■ Assignment ■
From the data below, retype exactly the lines starting with the one that contains "### Quick Start: Understanding" and ending with the one that contains "- Use separate", both included.

■ Excerpts from a dataset ■
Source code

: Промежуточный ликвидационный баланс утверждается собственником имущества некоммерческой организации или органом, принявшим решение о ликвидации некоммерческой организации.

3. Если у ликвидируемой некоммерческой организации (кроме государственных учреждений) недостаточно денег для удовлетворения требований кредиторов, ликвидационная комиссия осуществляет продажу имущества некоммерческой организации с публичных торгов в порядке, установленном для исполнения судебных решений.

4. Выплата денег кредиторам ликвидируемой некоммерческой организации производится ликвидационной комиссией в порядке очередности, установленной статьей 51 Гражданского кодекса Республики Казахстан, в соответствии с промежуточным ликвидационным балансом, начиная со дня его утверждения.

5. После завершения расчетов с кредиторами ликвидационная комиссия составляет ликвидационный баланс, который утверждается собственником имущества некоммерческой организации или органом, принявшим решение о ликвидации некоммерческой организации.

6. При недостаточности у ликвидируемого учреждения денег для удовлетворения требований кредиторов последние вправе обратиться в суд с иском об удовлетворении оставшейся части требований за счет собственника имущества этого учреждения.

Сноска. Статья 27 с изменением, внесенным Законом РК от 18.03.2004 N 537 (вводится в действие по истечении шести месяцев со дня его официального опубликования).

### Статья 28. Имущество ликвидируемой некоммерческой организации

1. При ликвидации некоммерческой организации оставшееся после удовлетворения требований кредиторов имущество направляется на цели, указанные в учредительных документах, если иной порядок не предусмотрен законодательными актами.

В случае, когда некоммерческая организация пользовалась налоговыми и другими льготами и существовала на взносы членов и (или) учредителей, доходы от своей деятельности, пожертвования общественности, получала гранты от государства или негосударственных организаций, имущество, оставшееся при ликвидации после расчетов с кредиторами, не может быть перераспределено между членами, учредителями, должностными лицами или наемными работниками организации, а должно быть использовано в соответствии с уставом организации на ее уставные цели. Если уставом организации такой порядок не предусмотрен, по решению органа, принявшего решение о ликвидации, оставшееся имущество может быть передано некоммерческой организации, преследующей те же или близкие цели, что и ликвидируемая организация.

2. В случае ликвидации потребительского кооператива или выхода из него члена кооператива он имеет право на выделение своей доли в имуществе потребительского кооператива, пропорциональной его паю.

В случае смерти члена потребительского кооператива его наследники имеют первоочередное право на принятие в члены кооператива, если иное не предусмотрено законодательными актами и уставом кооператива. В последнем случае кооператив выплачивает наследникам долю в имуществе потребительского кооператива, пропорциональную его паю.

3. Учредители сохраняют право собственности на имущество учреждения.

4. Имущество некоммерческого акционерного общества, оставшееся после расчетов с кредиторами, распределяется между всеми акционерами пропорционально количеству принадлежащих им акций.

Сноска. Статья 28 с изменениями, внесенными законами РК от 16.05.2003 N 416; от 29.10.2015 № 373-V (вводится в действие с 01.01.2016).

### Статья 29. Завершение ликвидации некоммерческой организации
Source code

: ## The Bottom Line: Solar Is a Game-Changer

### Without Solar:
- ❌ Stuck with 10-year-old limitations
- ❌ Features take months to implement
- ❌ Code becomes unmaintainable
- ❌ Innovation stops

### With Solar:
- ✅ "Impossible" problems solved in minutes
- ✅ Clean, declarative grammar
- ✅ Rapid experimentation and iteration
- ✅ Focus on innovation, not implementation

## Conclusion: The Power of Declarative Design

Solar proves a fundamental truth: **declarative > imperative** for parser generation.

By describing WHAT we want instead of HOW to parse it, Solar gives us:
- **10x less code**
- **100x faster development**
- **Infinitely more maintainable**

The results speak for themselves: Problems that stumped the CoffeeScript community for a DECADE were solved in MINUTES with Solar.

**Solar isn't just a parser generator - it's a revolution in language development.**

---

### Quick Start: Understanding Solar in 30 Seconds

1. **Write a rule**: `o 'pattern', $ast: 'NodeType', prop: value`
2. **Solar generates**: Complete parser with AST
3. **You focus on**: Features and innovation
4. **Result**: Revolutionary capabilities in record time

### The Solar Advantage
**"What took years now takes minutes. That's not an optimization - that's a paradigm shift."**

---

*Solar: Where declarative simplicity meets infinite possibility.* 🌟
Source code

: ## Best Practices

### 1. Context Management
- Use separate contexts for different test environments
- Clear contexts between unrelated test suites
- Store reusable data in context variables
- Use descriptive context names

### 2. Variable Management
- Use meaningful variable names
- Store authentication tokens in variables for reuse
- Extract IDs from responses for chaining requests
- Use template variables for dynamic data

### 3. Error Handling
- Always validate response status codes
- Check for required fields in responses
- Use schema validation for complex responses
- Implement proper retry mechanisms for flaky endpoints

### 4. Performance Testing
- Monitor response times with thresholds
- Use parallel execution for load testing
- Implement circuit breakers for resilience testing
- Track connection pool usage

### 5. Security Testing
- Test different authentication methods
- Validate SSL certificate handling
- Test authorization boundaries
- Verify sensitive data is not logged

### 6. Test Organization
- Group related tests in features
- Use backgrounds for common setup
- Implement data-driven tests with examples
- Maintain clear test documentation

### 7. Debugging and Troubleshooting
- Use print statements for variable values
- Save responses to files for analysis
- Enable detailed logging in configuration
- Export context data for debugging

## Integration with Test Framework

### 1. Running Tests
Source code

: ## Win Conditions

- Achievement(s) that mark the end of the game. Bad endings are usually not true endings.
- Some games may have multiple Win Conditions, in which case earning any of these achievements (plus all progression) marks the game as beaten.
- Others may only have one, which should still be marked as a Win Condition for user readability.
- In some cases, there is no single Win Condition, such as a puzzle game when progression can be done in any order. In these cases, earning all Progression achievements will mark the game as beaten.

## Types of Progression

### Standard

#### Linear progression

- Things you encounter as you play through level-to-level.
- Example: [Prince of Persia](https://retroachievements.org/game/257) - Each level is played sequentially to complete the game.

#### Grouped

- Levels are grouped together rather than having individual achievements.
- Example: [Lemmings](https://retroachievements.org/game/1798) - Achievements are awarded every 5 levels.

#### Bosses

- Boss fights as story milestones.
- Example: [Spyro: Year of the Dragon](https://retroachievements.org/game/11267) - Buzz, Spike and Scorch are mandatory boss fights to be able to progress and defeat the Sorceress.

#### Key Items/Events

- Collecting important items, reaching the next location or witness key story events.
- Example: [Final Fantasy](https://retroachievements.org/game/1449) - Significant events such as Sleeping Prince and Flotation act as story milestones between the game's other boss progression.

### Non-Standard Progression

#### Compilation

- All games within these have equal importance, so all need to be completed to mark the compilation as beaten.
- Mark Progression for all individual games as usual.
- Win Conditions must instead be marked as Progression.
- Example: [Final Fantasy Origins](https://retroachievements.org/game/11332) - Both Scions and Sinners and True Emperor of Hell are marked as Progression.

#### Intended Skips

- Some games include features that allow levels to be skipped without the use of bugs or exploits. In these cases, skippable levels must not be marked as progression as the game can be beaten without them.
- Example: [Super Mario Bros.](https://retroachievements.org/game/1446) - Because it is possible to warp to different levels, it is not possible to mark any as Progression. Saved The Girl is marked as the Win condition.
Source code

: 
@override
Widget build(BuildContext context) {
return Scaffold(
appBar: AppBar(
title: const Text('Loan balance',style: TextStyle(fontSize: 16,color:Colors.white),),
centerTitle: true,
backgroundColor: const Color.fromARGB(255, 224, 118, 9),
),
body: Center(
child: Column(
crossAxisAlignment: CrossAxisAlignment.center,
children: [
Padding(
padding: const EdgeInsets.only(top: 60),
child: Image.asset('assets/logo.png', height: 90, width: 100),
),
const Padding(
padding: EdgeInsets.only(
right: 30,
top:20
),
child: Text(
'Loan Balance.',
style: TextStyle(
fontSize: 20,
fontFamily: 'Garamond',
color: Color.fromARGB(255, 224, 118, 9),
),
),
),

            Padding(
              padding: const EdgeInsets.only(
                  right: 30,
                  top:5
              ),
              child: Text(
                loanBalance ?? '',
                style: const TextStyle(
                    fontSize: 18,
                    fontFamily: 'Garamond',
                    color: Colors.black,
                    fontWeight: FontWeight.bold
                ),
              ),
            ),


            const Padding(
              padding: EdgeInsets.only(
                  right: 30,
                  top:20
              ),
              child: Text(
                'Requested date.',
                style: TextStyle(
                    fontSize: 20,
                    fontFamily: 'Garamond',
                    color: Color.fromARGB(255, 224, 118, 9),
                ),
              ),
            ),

■ Solution for this task ■
### Quick Start: Understanding Solar in 30 Seconds

1. **Write a rule**: `o 'pattern', $ast: 'NodeType', prop: value`
2. **Solar generates**: Complete parser with AST
3. **You focus on**: Features and innovation
4. **Result**: Revolutionary capabilities in record time

### The Solar Advantage
**"What took years now takes minutes. That's not an optimization - that's a paradigm shift."**

---

*Solar: Where declarative simplicity meets infinite possibility.* 🌟
Source code

: ## Best Practices

### 1. Context Management
- Use separate contexts for different test environments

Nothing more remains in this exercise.